Inducted in 1975
Won two Stanley Cups with different teams
Played in the NHL
GM of Boston Bruins
Three Stanley Cups
Ten league championships
Art Ross Trophy introduced by NHL to honour Ross
He played just three games in the "new" league called the NHL, but that same league would have been quite different without the lifelong contributions of Art Ross. Ross played hockey for more than a decade, but this was in the pre-NHL era of small towns and transient leagues. Ross was brought in as a ringer with the Kenora Thistles, a team that spent its money wisely for he helped the smallest city win a Stanley Cup in 1907. A year later, he won another Cup, this time with the more formidable Montreal Wanderers.

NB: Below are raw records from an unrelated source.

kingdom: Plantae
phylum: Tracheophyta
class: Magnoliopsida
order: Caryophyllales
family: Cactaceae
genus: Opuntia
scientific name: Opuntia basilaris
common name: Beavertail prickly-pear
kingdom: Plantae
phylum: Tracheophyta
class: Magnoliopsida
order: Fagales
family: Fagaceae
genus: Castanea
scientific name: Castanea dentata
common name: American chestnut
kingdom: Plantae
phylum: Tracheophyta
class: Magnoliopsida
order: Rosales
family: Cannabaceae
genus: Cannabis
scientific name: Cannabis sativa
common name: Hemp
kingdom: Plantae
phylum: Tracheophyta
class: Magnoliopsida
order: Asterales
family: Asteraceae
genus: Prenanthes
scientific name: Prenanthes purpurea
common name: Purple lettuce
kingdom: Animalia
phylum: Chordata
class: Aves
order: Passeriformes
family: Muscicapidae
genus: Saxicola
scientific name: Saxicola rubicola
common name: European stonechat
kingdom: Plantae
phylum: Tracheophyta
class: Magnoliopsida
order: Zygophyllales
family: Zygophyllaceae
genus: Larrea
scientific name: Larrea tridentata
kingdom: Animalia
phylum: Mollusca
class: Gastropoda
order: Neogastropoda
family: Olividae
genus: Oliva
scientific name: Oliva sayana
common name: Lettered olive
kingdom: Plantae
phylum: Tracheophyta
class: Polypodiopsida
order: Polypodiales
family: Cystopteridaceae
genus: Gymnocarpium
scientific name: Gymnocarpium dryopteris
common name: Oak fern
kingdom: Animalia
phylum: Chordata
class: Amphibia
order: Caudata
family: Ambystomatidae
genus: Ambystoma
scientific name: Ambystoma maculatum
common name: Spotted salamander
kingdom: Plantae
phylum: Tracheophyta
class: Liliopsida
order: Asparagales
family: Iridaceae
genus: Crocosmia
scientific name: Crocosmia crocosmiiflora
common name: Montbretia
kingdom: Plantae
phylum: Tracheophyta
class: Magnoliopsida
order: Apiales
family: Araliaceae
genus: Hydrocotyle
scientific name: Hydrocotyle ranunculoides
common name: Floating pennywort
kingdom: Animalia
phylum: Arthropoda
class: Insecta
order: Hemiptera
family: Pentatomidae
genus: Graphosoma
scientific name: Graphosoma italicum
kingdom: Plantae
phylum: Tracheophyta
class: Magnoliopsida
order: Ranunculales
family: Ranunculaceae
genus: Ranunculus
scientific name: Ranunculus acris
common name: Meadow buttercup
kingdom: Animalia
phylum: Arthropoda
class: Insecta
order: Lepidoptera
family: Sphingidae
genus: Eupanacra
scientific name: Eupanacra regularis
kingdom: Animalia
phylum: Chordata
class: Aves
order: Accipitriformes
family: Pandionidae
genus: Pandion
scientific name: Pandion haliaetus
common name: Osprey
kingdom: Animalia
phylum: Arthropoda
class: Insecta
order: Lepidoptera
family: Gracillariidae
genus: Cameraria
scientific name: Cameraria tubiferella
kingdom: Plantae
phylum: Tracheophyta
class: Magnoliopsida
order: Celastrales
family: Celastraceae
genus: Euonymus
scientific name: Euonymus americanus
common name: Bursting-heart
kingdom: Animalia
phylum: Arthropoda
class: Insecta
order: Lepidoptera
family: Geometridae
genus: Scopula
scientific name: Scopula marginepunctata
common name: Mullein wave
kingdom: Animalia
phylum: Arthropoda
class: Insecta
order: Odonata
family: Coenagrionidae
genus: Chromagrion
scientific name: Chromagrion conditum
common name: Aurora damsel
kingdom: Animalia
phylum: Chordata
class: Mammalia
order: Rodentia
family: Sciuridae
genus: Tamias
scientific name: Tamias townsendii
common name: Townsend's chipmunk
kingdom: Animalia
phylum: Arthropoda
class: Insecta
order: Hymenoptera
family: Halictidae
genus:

Ross stayed with the Wanderers for the better part of seven years as it became a founding team in the National Hockey Association (NHA). He went to Ottawa for two years but returned to Montreal in time for the inaugural NHL season in 1917. Just three games into the '17-'18 season, though, the team's arena burned down and Ross retired from the game as a player. He turned to coaching and officiating, but in 1924, Charles Adams brought NHL hockey to Boston and hired Ross to take over the team's operations. For the next 30 years, Ross was a fixture with the Bruins, discovering literally every great player that passed through the team, from Eddie Shore to Milt Schmidt to Woody Dumart. In all, the team won ten league championships and three Stanley Cups under Ross's stewardship. In addition to his managing acumen, Ross was a pioneer and inventor. He designed the B-frame goal net which kept pucks inside the netting more effectively than previously, and he convinced the NHL to use a more consistent puck which became known as the Art Ross puck (or, sometimes, the Ross-Tyer puck). In 1947, to honour his contributions to the game, the NHL introduced the Art Ross Trophy, given annually every year since to the player who has scored the post points in the season.